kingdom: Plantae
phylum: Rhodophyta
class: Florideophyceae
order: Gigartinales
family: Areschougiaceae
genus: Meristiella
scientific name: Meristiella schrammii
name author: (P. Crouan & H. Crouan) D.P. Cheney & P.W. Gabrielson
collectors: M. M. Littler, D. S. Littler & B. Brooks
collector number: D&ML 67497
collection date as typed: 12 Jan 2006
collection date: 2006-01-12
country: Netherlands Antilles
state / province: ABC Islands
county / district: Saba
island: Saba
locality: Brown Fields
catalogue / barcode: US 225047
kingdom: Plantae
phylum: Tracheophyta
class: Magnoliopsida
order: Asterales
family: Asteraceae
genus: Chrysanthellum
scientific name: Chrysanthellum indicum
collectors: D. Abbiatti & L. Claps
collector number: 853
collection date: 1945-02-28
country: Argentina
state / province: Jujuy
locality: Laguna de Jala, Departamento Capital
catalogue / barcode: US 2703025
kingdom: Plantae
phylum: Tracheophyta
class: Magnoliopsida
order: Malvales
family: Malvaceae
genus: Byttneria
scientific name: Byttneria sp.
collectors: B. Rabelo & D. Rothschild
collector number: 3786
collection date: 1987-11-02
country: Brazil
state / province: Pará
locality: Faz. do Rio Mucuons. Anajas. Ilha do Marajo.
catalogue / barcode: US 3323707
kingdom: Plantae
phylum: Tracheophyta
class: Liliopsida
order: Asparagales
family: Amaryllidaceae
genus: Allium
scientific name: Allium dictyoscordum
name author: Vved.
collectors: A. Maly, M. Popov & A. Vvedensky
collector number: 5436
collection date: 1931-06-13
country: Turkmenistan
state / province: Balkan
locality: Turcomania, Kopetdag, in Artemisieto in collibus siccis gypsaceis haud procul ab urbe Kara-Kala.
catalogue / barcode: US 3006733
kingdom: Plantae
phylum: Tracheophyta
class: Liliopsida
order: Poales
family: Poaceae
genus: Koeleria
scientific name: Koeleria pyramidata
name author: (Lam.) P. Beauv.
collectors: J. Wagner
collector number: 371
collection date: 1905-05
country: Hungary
##############################
Rewrite the part that opens with the line containing "genus: Byttneria" and closes with the line containing "state / province: Balkan", substituting "date collected" for each "collection date" and leaving everything else unchanged.

genus: Byttneria
scientific name: Byttneria sp.
collectors: B. Rabelo & D. Rothschild
collector number: 3786
date collected: 1987-11-02
country: Brazil
state / province: Pará
locality: Faz. do Rio Mucuons. Anajas. Ilha do Marajo.
catalogue / barcode: US 3323707
kingdom: Plantae
phylum: Tracheophyta
class: Liliopsida
order: Asparagales
family: Amaryllidaceae
genus: Allium
scientific name: Allium dictyoscordum
name author: Vved.
collectors: A. Maly, M. Popov & A. Vvedensky
collector number: 5436
date collected: 1931-06-13
country: Turkmenistan
state / province: Balkan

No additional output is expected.